Schljapnikow sagte am Ende seiner Rede: „Mit den bürokratischen Verwaltungsmethoden muss man Schluss machen.“ Ich behaupte, das ist Demagogie. Die Frage des Bürokratismus setzen wir seit Juli vorigen Jahres auf die Tagesordnung. Im Juli vorigen Jahres, nach dem IX. Parteitag der KPR, wirft auch Preobraschenski die Frage auf, ob es nicht bei uns Extreme des Bürokratismus gäbe. Achtung! Im August bestätigt das Zentralkomitee den Brief Sinowjews: kämpft gegen den Bürokratismus. Im September trat die Parteikonferenz zusammen und bestätigte das. Also hat nicht Lenin einen neuen Weg ausgeheckt, wie Trotzki behauptet, sondern die Partei hat gesagt: „Es ist eine neue Wunde entstanden. Aufgepasst!“ Im Juli stellt Preobraschenski diese Frage, im August haben wir den Brief Sinowjews, im September die Parteikonferenz, im Dezember, auf dem Sowjetkongress, ein riesiges Referat über den Bürokratismus. Es war also eine Wunde entstanden. 1919 haben wir im Programm geschrieben, dass es bei uns Bürokratismus gibt. Wer euch vorschlägt, mit dem Bürokratismus sofort Schluss zu machen, ist ein Demagoge. Schljapnikow war immer so wie er jetzt ist, er hat nun einmal etwas davon. Schljapnikow lässt sich fortreißen, aber wenn die Arbeiteropposition, die Parteiarbeit verrichtet hat, solche Sachen sagt, so erklären wir: denkt nach über das, was ihr sagt. Wenn man hier vor euch auftritt und sagt: „Schluss mit dem Bürokratismus“, so ist das Demagogie. Das ist dummes Zeug. Gegen den Bürokratismus werden wir noch lange Jahre zu kämpfen haben, und wer anders darüber denkt, der treibt Scharlatanerie und Demagogie; denn um den Bürokratismus niederzuringen, braucht man Hunderte von Maßnahmen, braucht man allgemeine Schulbildung, allgemeine Kultur, allgemeine Teilnahme an der Arbeiter- und Bauerninspektion. Schljapnikow war Volkskommissar für Arbeit, war Volkskommissar für Handel und Industrie. Nun, hat er etwa mit dem Bürokratismus Schluss gemacht? Kisseljow saß in der Textilzentralstelle. Hat er etwa mit dem Bürokratismus Schluss gemacht?

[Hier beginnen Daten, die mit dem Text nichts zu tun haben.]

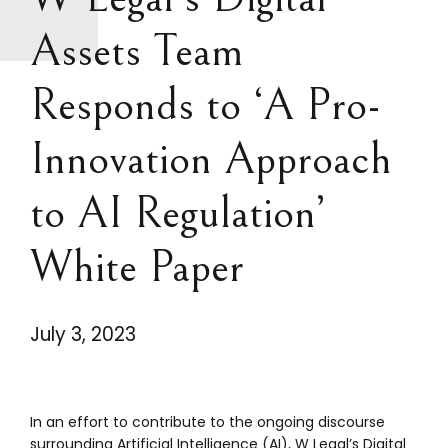
Assets Team
Responds to ‘A Pro-
Innovation Approach
to AI Regulation’
White Paper
July 3, 2023
In an effort to contribute to the ongoing discourse
surrounding Artificial Intelligence (AI), W Legal’s Digital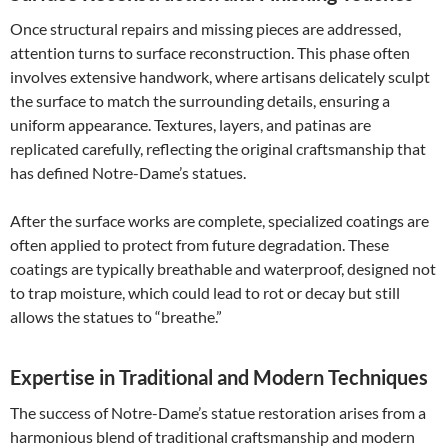
Once structural repairs and missing pieces are addressed,
attention turns to surface reconstruction. This phase often
involves extensive handwork, where artisans delicately sculpt
the surface to match the surrounding details, ensuring a
uniform appearance. Textures, layers, and patinas are
replicated carefully, reflecting the original craftsmanship that
has defined Notre-Dame’s statues.
After the surface works are complete, specialized coatings are
often applied to protect from future degradation. These
coatings are typically breathable and waterproof, designed not
to trap moisture, which could lead to rot or decay but still
allows the statues to “breathe.”
Expertise in Traditional and Modern Techniques
The success of Notre-Dame’s statue restoration arises from a
harmonious blend of traditional craftsmanship and modern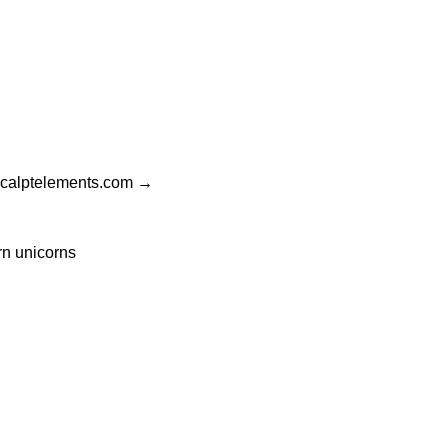
gicalptelements.com
→
rn unicorns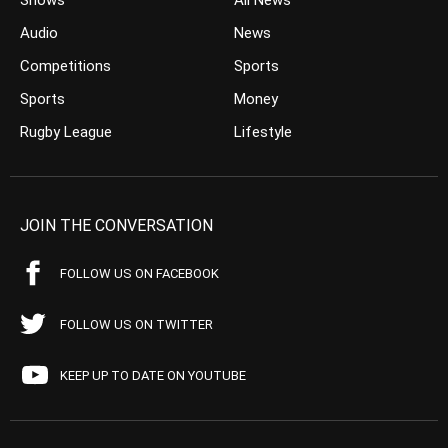
Shows
All News
Audio
News
Competitions
Sports
Sports
Money
Rugby League
Lifestyle
JOIN THE CONVERSATION
FOLLOW US ON FACEBOOK
FOLLOW US ON TWITTER
KEEP UP TO DATE ON YOUTUBE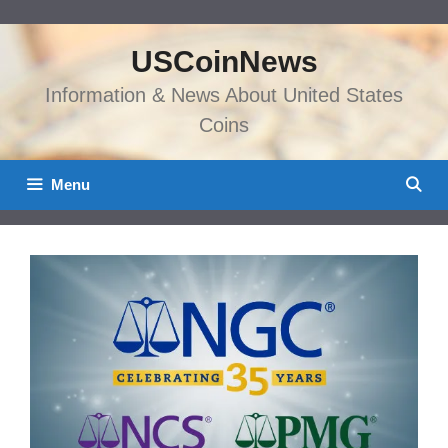
Skip
to
USCoinNews
content
Information & News About United States
Coins
Menu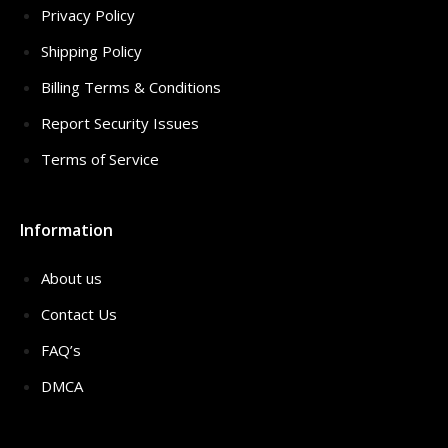
Privacy Policy
Shipping Policy
Billing Terms & Conditions
Report Security Issues
Terms of Service
Information
About us
Contact Us
FAQ’s
DMCA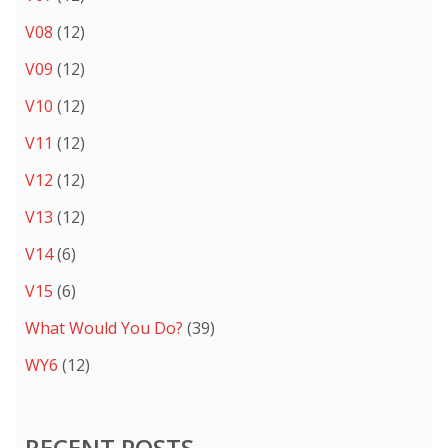
V08
(12)
V09
(12)
V10
(12)
V11
(12)
V12
(12)
V13
(12)
V14
(6)
V15
(6)
What Would You Do?
(39)
WY6
(12)
RECENT POSTS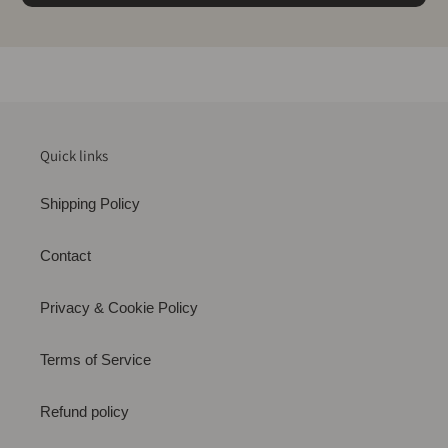
Quick links
Shipping Policy
Contact
Privacy & Cookie Policy
Terms of Service
Refund policy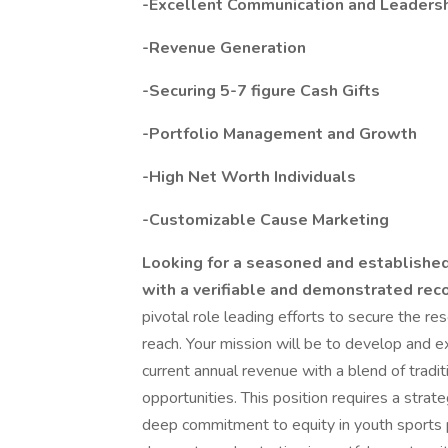
-Excellent Communication and Leadersh
-Revenue Generation
-Securing 5-7 figure Cash Gifts
-Portfolio Management and Growth
-High Net Worth Individuals
-Customizable Cause Marketing
Looking for a seasoned and established
with a verifiable and demonstrated rec
pivotal role leading efforts to secure the re
reach. Your mission will be to develop and 
current annual revenue with a blend of tradit
opportunities. This position requires a strate
deep commitment to equity in youth sports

Ich will noch einmal sagen: wenn sich alle unsere Kongresse in Sektionen teilen und Tatsachen über das Verwachsen bei den Mühlenarbeitern und den Arbeitern aus dem Donezbecken sammeln, dann werden wir wie Erwachsene handeln. Wenn wir aber eine ganze Reihe von unbrauchbaren Plattformen niedergeschrieben haben, so beweist das, dass wir nicht zu wirtschaften verstehen. Ich wiederhole: uns wird niemand zerbrechen, weder eine äußere noch eine innere Kraft, wenn wir es nicht zur Spaltung kommen lassen… Ich behaupte, das Zektran ist nicht nur ein Stock… Aber die Übertreibung in dieser Sache hat bis an die Spaltung geführt. Die Übertreibung des Bürokratismus kommt bei allen vor, das Zentralkomitee weiß das und trägt die Verantwortung dafür. In dieser Hinsicht besteht der Fehler des Genossen Trotzki darin, dass alle seine Thesen im entgegengesetzten Sinn geschrieben sind. Sie sind alle im Geist des Durchrüttelns geschrieben, und sie alle haben den Verband bis zur Spaltung gebracht. Es kommt nicht darauf an, dem Genossen Trotzki eine schlechte Note auszustellen, wir sind keine Schulkinder und wir brauchen keine Zensuren, sondern müssen sagen, dass die Thesen des Genossen Trotzki ihrem ganzen Inhalt nach falsch sind und deshalb abgelehnt werden müssen.